6. NO ATTORNEY-CLIENT OR ACCOUNTANT-CLIENT RELATIONSHIP
This consultation and Agreement do not create an attorney-client relationship, accountant-client relationship, or any other professional services relationship. Company is providing business consulting services only.
7. RETURN OF INFORMATION
Upon request or termination of discussions, each party will promptly return or destroy all documents, materials, and copies containing Confidential Information.
8. TERM AND TERMINATION
This Agreement: - Becomes effective upon electronic acceptance or signature - Remains in effect for a period of three (3) years from the effective date - Survives termination of any business relationship between the parties - May be terminated by mutual written consent
9. REMEDIES
Both parties acknowledge that breach of this Agreement may cause irreparable harm for which monetary damages may be inadequate. Therefore, the non-breaching party may seek injunctive relief and other equitable remedies in addition to any other available remedies.
10. GENERAL PROVISIONS
a) Governing Law: This Agreement shall be governed by the laws of [Your State/Jurisdiction].
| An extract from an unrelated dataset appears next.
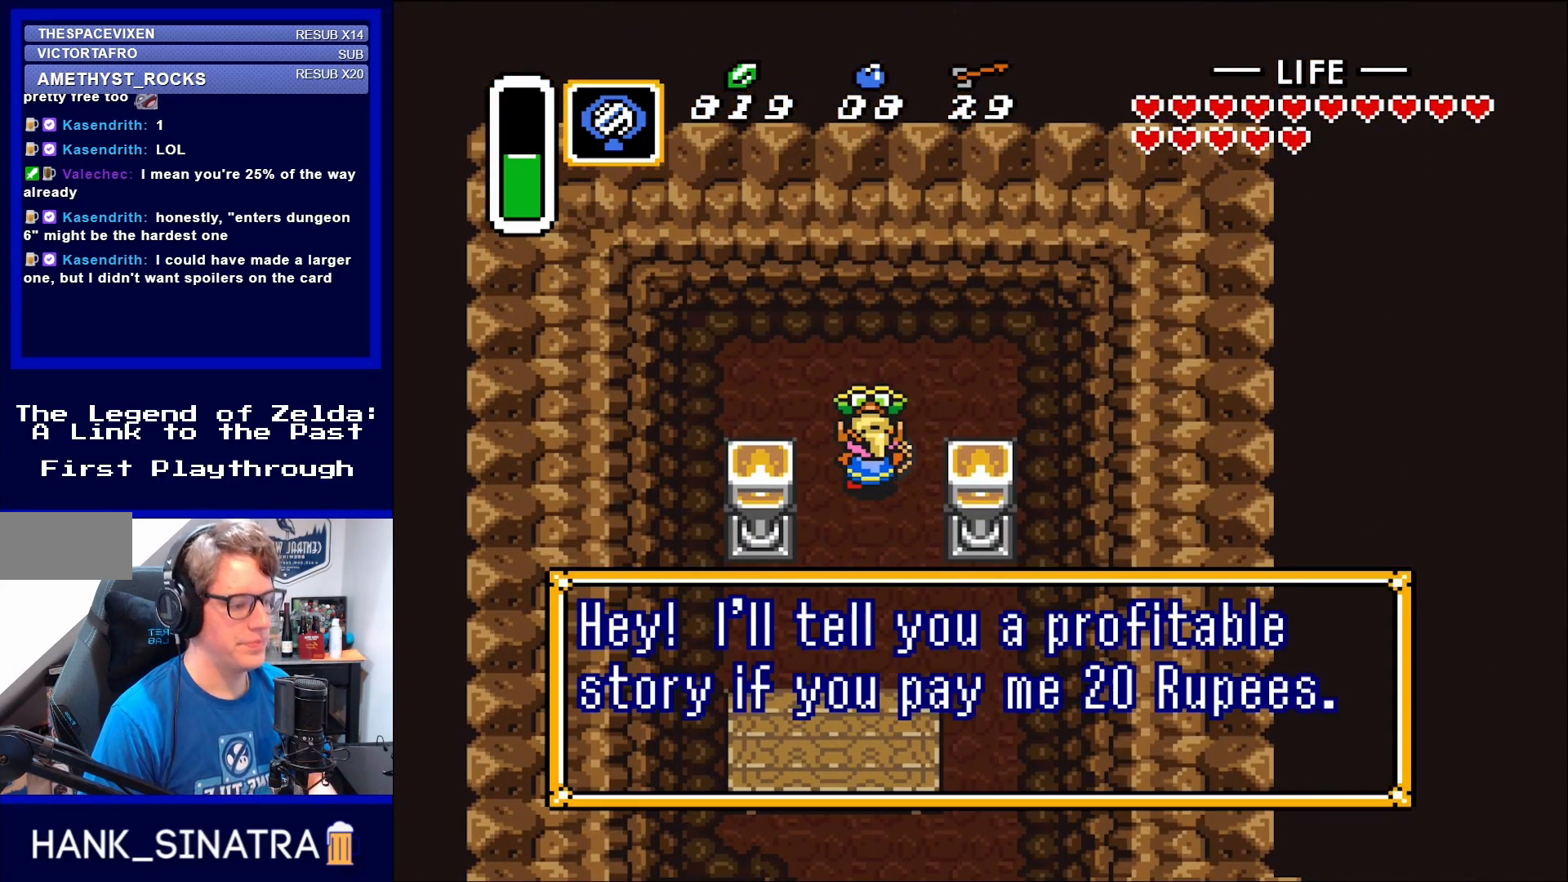
{"buttons": [], "events": []}
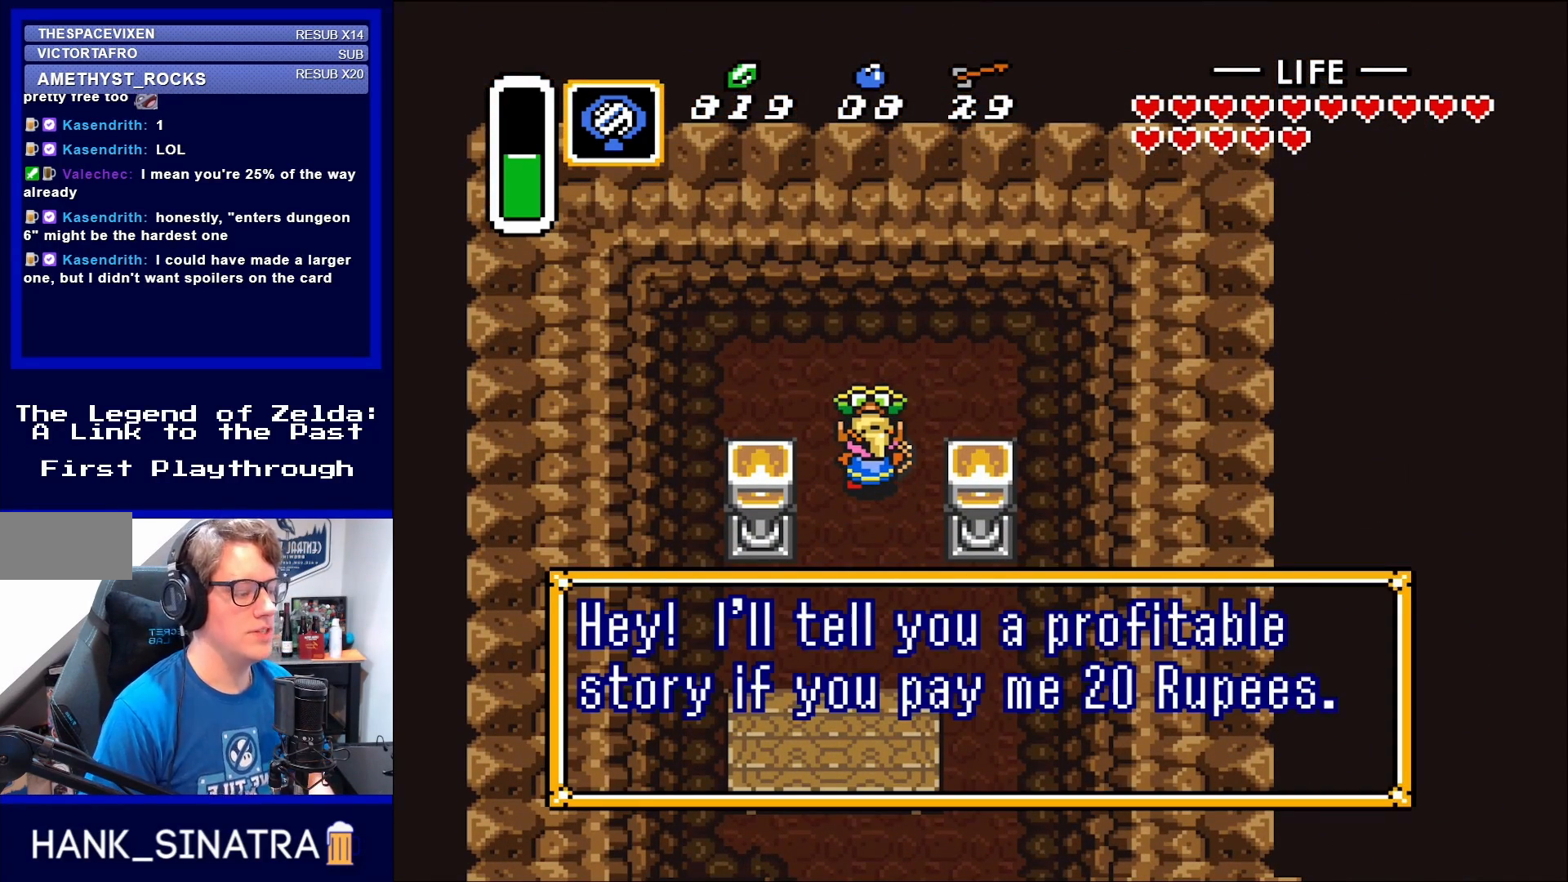
{"buttons": [], "events": []}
b) Severability: If any provision is found unenforceable, the remainder of the Agreement remains in full effect.
c) Entire Agreement: This Agreement constitutes the entire agreement regarding confidentiality and supersedes all prior understandings.
d) Modification: This Agreement may only be modified in writing signed by both parties.
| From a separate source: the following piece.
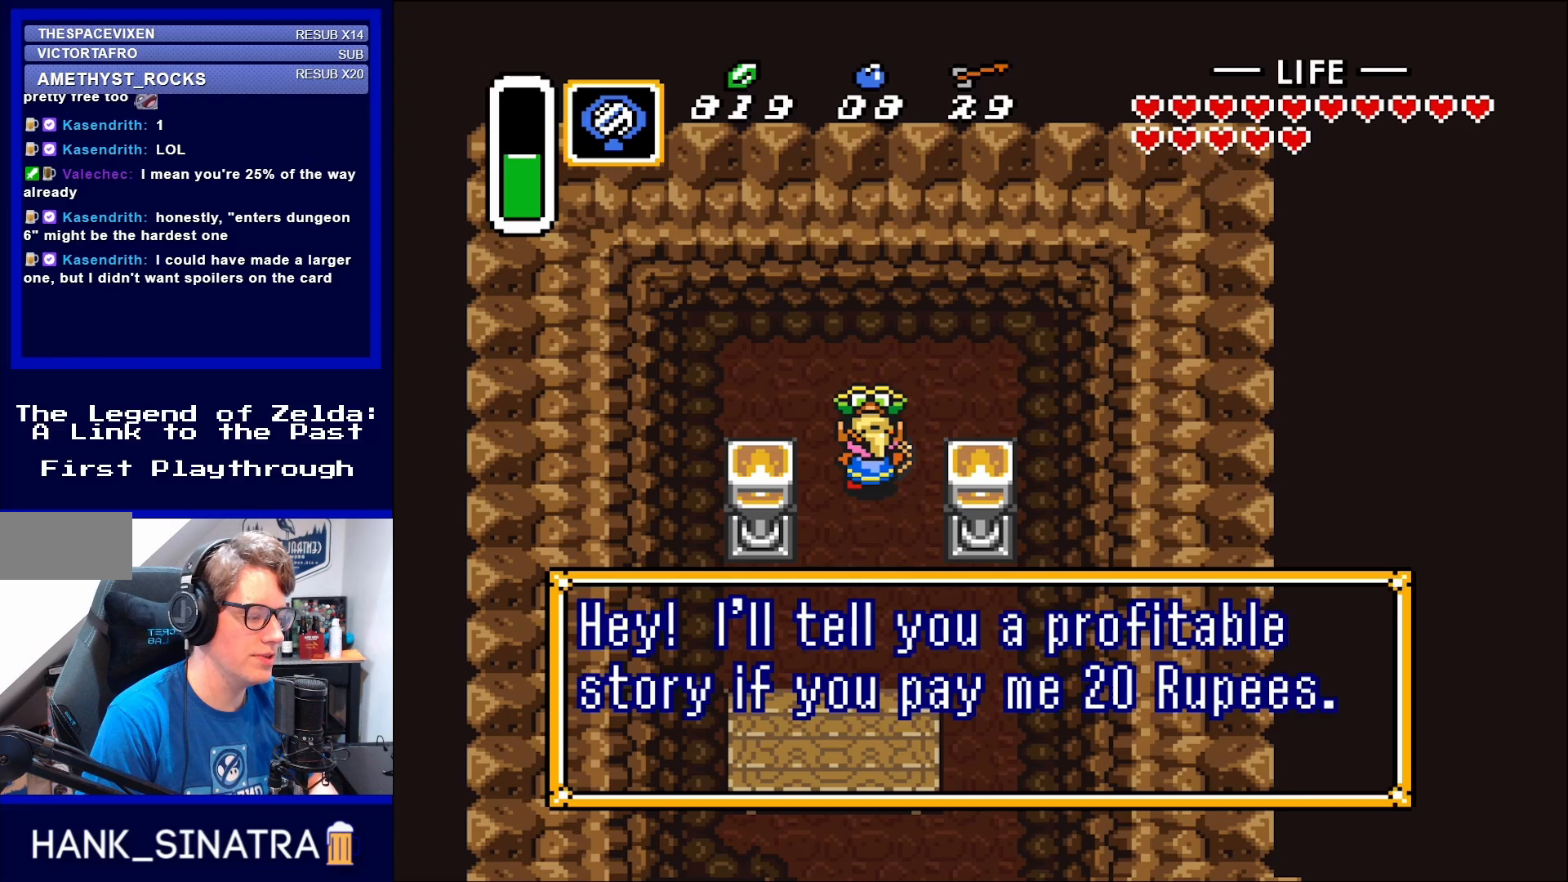
{"buttons": [], "events": [[133, "A", "down"], [267, "A", "up"]]}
e) Assignment: Neither party may assign this Agreement without prior written consent.
ELECTRONIC ACCEPTANCE
By checking the agreement box and submitting the consultation request form, Client acknowledges that they have read, understood, and agree to be bound by the terms of this Non-Disclosure Agreement.
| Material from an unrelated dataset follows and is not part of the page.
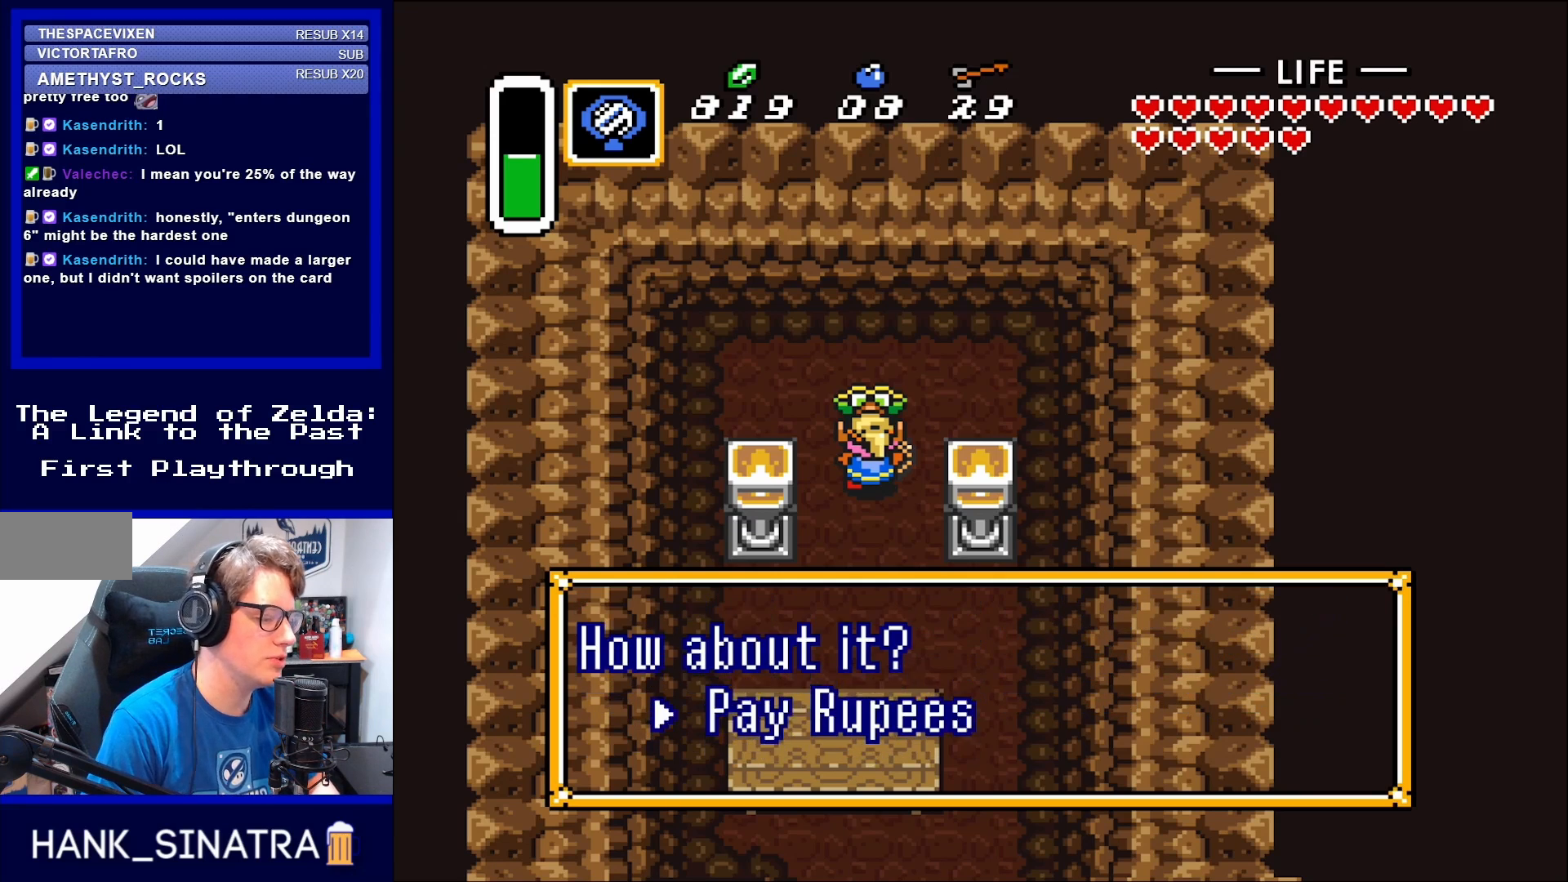
{"buttons": [], "events": []}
Digital Signature Constitutes Acceptance: Electronic submission of the consultation form with the NDA acceptance checkbox constitutes a legally binding digital signature and acceptance of this Agreement.
FOR QUESTIONS REGARDING THIS AGREEMENT: Contact: [Your Contact Information] Email: [Your Email] Phone: [Your Phone Number]
This Agreement is designed to protect both parties while facilitating open communication during the consultation process. It respects the professional obligations and ethical requirements of both accounting and legal professionals.